China’s chipmakers are ahead in the fight for less expensive AI thanks to DeepSeek.

The emergence of DeepSeek’s artificial intelligence (AI) models is perceived as offering certain Chinese chip manufacturers, including Huawei, an enhanced opportunity to compete in the home market against more formidable U.S. processors.

For years, Huawei and its Chinese counterparts have endeavored to rival Nvidia in the development of high-performance chips capable of competing with the U.S. company’s products for model training, a process in which data is inputted into algorithms to enhance their decision-making accuracy.

DeepSeek’s algorithms prioritize “inference,” wherein an AI model generates conclusions, optimizing computing efficiency instead of depending exclusively on raw processing capacity.

Analysts assert that this is one reason the model is anticipated to partially bridge the disparity between the capabilities of Chinese-made AI processors and their more powerful U.S. equivalents.

Recently, Huawei and other Chinese AI chip manufacturers, including Hygon, Tencent-backed EnFlame, Tsingmicro, and Moore Threads, have announced that their products will support DeepSeek models, but limited specifics have been provided.

Huawei refrained from providing a statement. Moore Threads, Hygon EnFlame, and Tsingmicro did not reply to Reuters’ inquiries for additional commentary.
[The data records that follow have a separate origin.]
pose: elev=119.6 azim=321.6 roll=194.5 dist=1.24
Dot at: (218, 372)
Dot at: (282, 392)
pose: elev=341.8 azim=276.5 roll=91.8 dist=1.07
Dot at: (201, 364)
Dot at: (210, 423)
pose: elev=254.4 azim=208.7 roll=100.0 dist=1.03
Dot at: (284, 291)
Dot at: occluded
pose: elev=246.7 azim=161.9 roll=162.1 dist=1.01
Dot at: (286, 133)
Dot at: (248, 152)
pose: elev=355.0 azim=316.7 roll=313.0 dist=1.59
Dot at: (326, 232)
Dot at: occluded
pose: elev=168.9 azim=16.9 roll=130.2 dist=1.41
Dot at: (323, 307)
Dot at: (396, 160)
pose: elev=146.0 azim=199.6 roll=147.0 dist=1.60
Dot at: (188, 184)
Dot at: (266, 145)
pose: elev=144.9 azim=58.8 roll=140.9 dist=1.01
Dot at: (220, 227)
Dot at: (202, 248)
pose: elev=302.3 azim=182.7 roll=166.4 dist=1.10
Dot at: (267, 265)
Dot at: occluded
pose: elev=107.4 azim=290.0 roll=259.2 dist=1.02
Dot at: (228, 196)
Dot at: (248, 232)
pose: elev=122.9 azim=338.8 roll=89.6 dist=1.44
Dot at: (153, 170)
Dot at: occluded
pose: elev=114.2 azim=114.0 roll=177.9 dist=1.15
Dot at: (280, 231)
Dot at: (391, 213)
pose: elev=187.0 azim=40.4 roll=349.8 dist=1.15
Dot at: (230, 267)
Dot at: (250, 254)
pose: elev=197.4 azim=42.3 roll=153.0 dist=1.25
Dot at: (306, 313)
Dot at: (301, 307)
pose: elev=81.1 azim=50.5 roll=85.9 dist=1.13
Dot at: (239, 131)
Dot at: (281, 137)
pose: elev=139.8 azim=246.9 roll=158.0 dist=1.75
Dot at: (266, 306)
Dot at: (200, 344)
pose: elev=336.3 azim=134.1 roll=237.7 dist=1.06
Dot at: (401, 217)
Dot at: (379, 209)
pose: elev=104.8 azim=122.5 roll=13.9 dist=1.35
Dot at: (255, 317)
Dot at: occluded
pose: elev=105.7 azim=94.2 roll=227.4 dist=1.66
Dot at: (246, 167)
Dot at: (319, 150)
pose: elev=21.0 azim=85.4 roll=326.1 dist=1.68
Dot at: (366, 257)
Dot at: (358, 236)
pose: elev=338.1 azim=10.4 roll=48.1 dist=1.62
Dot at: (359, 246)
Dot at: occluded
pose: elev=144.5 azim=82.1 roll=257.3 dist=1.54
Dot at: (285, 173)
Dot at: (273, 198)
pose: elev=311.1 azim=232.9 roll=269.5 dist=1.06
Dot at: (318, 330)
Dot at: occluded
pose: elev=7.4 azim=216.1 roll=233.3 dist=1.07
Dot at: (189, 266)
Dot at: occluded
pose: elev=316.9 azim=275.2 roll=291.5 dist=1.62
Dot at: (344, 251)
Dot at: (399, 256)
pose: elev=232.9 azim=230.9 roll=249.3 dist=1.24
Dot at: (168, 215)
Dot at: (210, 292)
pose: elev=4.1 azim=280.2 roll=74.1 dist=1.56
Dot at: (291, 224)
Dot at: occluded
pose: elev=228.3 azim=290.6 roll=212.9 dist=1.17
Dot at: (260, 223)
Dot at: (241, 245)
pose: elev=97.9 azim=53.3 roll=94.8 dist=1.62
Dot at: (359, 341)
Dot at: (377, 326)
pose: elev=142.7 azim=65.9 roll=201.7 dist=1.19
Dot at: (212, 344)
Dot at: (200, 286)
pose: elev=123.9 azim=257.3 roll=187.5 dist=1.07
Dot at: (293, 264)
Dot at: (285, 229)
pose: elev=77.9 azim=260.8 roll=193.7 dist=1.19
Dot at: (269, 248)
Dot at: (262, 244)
Industry officials currently anticipate that DeepSeek’s open-source characteristics and minimal fees may enhance AI acceptance and facilitate the creation of practical applications for the technology, aiding Chinese companies in circumventing U.S. export restrictions on their most advanced semiconductors.

Prior to DeepSeek’s emergence in the news this year, products like Huawei’s Ascend 910B were regarded by clients such as ByteDance as more appropriate for less computationally demanding “inference” tasks, which occur post-training and involve trained AI models generating predictions or executing tasks, such as in chatbots.

In China, numerous industries, ranging from automotive manufacturers to telecommunications providers, have declared intentions to incorporate DeepSeek’s models into their goods and operations.

Lian Jye Su, a lead analyst at tech research firm Omdia, stated, “This development is closely aligned with the capabilities of Chinese AI chipset vendors.”

“Chinese AI chipsets face challenges in competing with Nvidia’s GPU for AI training; however, AI inference workloads are considerably more accommodating and necessitate extensive local and industry-specific knowledge,” he stated.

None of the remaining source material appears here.